Children born with abnormally small heads and brain defects linked to the outbreak of Zika virus in Brazil are also suffering serious damage to their eyesight and possibly their hearing, doctors said on Thursday.
Half of the 135 babies being evaluated at a rehabilitation center in the northeastern Brazilian city of Recife have limited vision due to deformed optic nerves and retinas, and many are cross-eyed, ophthalmologist Camila Ventura said.
“Their eyes are scarred for life,” said Ventura. “Between 40 and 50 percent of them have serious eyesight defects,” Reuters quoted.
The babies are some of the 3,700 cases reported in Brazil since last year of newborns with a neurological condition called microcephaly that is associated with the mosquito-borne Zika virus sparking a health scare across the Americas.
The surge in cases of the rare condition is unprecedented and scientists have yet to prove categorically it is caused by Zika.
But they know the condition will handicap the development of the children who will have to struggle with learning disabilities and impaired motor functions.
Doctors at Recifes Altino Ventura rehab center are testing the babies vision and hearing to determine what they are able to see and hear, before giving them therapy to stimulate their brains.
Ventura said the babies needed to have therapy to stimulate their eyesight in the first three to six months of their lives or else their vision would never improve.

══════════

Assigned task: In the Zika article, rewrite the paragraph starting "Half of the 135 babies" as a short list that keeps its main facts. You won't need the records for this.

══════════

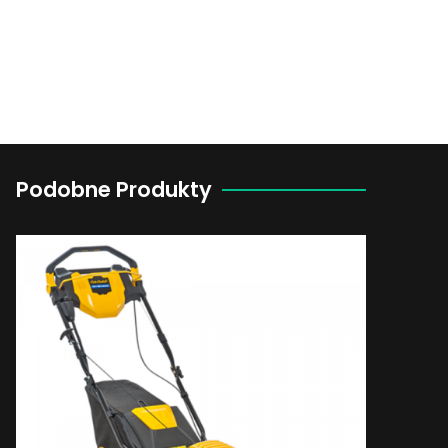
Podobne Produkty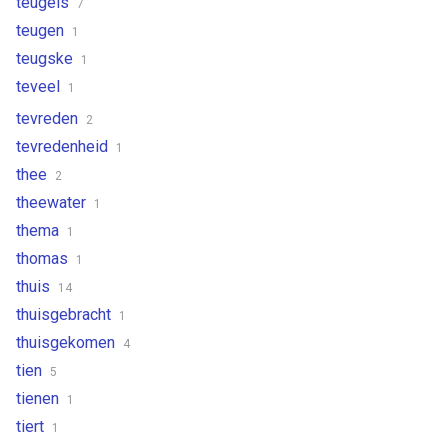
teugels
7
teugen
1
teugske
1
teveel
1
tevreden
2
tevredenheid
1
thee
2
theewater
1
thema
1
thomas
1
thuis
14
thuisgebracht
1
thuisgekomen
4
tien
5
tienen
1
tiert
1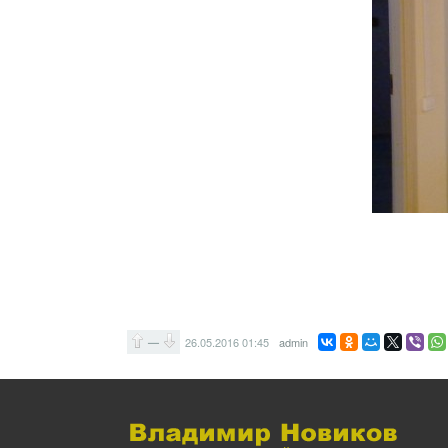
—
26.05.2016
01:45
admin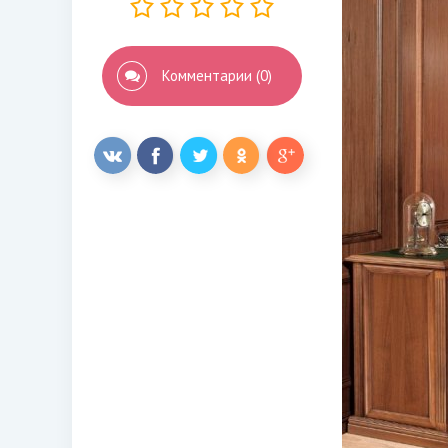
Комментарии (0)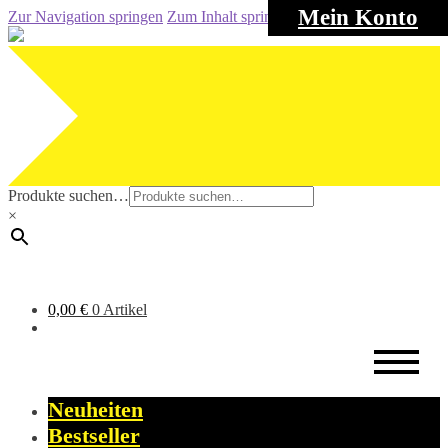
Mein Konto
Zur Navigation springen
Zum Inhalt springen
Produkte suchen…
×
0,00
€
0 Artikel
Neuheiten
Bestseller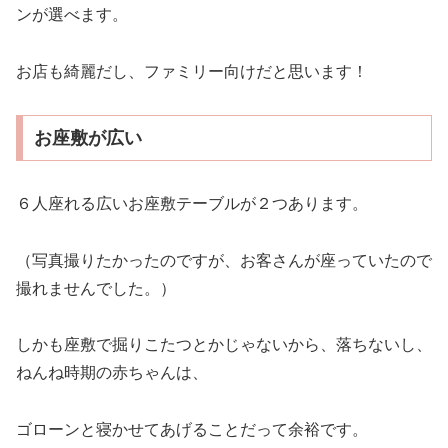
ンが選べます。
お店も綺麗だし、ファミリー向けだと思います！
お座敷が広い
６人座れる広いお座敷テーブルが２つあります。
（写真撮りたかったのですが、お客さんが座っていたので
撮れませんでした。）
しかも座敷で掘りこたつとかじゃないから、落ちないし、
ねんね時期の赤ちゃんは、
ゴローンと寝かせてあげることだって余裕です。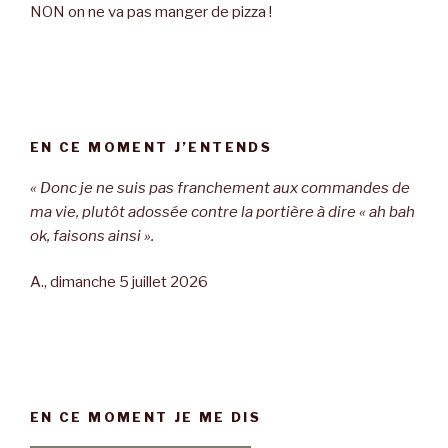
NON on ne va pas manger de pizza !
EN CE MOMENT J’ENTENDS
« Donc je ne suis pas franchement aux commandes de
ma vie, plutôt adossée contre la portière à dire « ah bah
ok, faisons ainsi ».
A., dimanche 5 juillet 2026
EN CE MOMENT JE ME DIS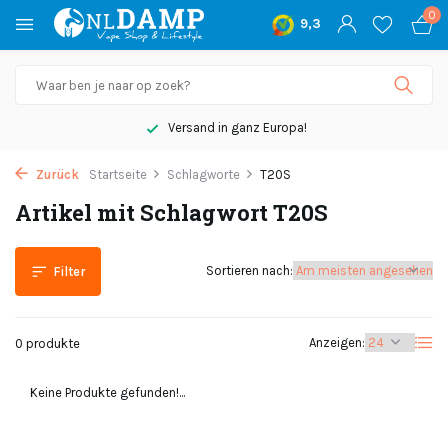
0
9,3
Versand in ganz Europa!
Zurück
Startseite
Schlagworte
T20S
Artikel mit Schlagwort T20S
Sortieren nach:
Filter
Anzeigen:
0 produkte
Keine Produkte gefunden!...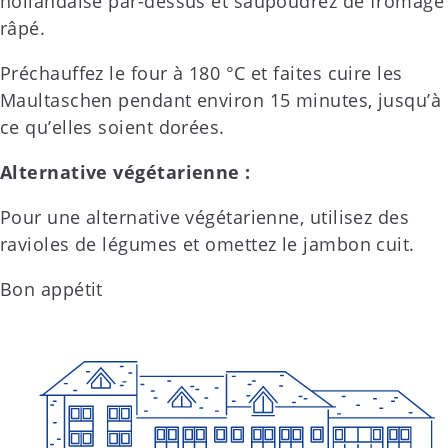
hollandaise par-dessus et saupoudrez de fromage
râpé.
Préchauffez le four à 180 °C et faites cuire les
Maultaschen pendant environ 15 minutes, jusqu’à
ce qu’elles soient dorées.
Alternative végétarienne :
Pour une alternative végétarienne, utilisez des
ravioles de légumes et omettez le jambon cuit.
Bon appétit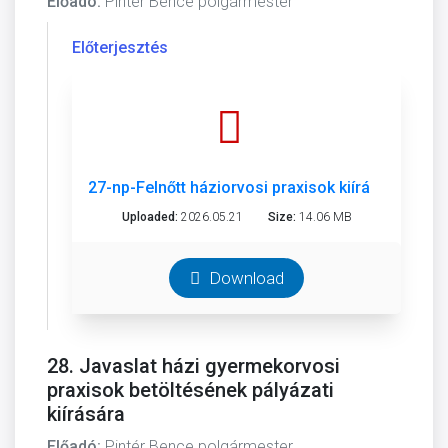
Előadó:
Pintér Bence polgármester
Előterjesztés
27-np-Felnőtt háziorvosi praxisok kiírása-o.pdf
Uploaded:
2026.05.21
Size:
14.06 MB
Download
28. Javaslat házi gyermekorvosi
praxisok betöltésének pályázati
kiírására
Előadó:
Pintér Bence polgármester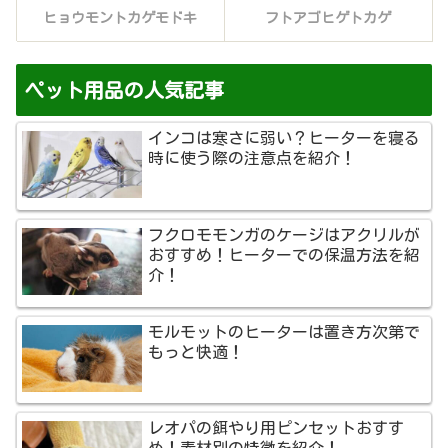
ヒョウモントカゲモドキ
フトアゴヒゲトカゲ
ペット用品の人気記事
インコは寒さに弱い？ヒーターを寝る
時に使う際の注意点を紹介！
フクロモモンガのケージはアクリルが
おすすめ！ヒーターでの保温方法を紹
介！
モルモットのヒーターは置き方次第で
もっと快適！
レオパの餌やり用ピンセットおすす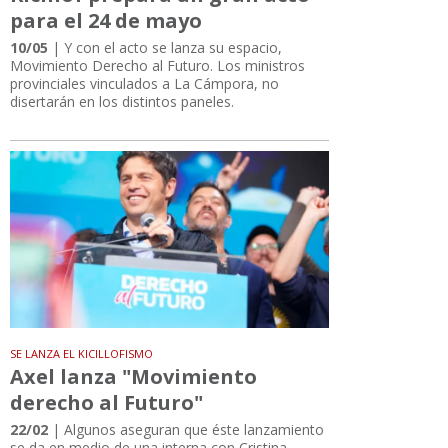
para el 24 de mayo
10/05
| Y con el acto se lanza su espacio,
Movimiento Derecho al Futuro. Los ministros
provinciales vinculados a La Cámpora, no
disertarán en los distintos paneles.
SE LANZA EL KICILLOFISMO
Axel lanza "Movimiento
derecho al Futuro"
22/02
| Algunos aseguran que éste lanzamiento
se da en medio de una interna con Cristina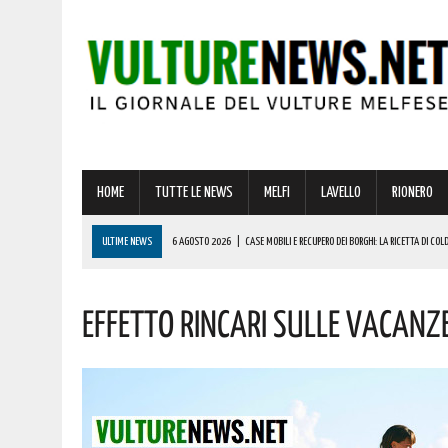
HOME
TUTTE LE NEWS
MELFI
LAVELLO
RIONERO
ULTIME NEWS
6 AGOSTO 2026
|
CASE MOBILI E RECUPERO DEI BORGHI: LA RICETTA DI COLD
6 AGOSTO 2026
|
CONCORSO ASMEL 2026, VIA ALLE CANDIDATURE: OLTRE 1.000 COMUNI CERCA
Effetto Rincari Sulle Vacanze
6 AGOSTO 2026
|
“IL CAPORALATO. UNA STORIA”: A VENOSA UN MOMENTO DI RIFLESSIONE SU LA
6 AGOSTO 2026
|
OGGI, GIORNO DELLA TRASFIGURAZIONE DI CRISTO, SI CELEBRA SAN SALVATOR
6 AGOSTO 2026
|
TRUFFA SPID, LA FALSA RICHIESTA DEL CANONE CHE RUBA DATI E CARTE DELL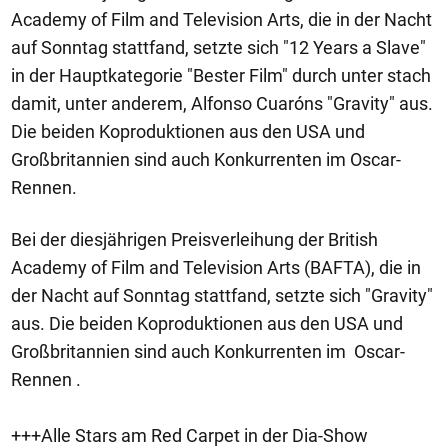
Academy of Film and Television Arts, die in der Nacht
auf Sonntag stattfand, setzte sich "12 Years a Slave"
in der Hauptkategorie "Bester Film" durch unter stach
damit, unter anderem, Alfonso Cuaróns "Gravity" aus.
Die beiden Koproduktionen aus den USA und
Großbritannien sind auch Konkurrenten im Oscar-
Rennen.
Bei der diesjährigen Preisverleihung der British
Academy of Film and Television Arts (BAFTA), die in
der Nacht auf Sonntag stattfand, setzte sich "Gravity"
aus. Die beiden Koproduktionen aus den USA und
Großbritannien sind auch Konkurrenten im Oscar-
Rennen .
+++Alle Stars am Red Carpet in der Dia-Show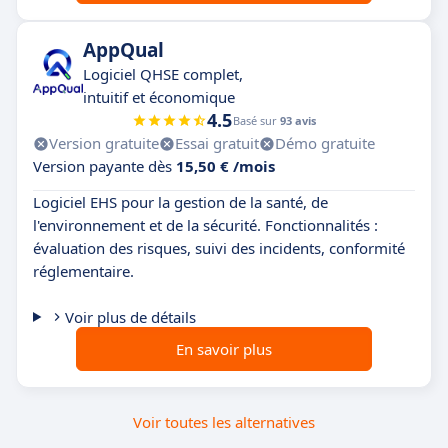
AppQual
Logiciel QHSE complet,
intuitif et économique
4.5
Basé sur
93 avis
Version gratuite
Essai gratuit
Démo gratuite
Version payante dès
15,50 € /mois
Logiciel EHS pour la gestion de la santé, de
l'environnement et de la sécurité. Fonctionnalités :
évaluation des risques, suivi des incidents, conformité
réglementaire.
Voir plus de détails
En savoir plus
Voir toutes les alternatives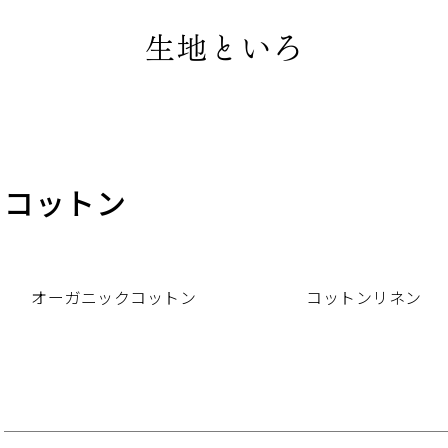
コットン
カテゴリー一覧
オーガニックコットン
コットンリネン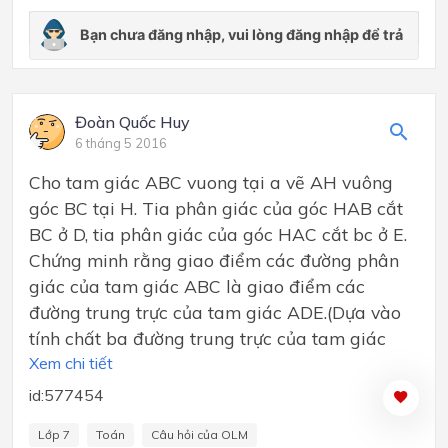
Đoàn Quốc Huy
6 tháng 5 2016
Cho tam giác ABC vuong tại a vẽ AH vuông
góc BC tại H. Tia phân giác của góc HAB cắt
BC ở D, tia phân giác của góc HAC cắt bc ở E.
Chứng minh rằng giao điểm các đường phân
giác của tam giác ABC là giao điểm các
đường trung trực của tam giác ADE.(Dựa vào
tính chất ba đường trung trực của tam giác
Xem chi tiết
id:577454
Lớp 7
Toán
Câu hỏi của OLM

══════════

Written response:
- 135 babies are being evaluated at a rehabilitation center in Recife, in northeastern Brazil.
- Half of them have limited vision because of deformed optic nerves and retinas.
- Many are cross-eyed.
- Source: ophthalmologist Camila Ventura.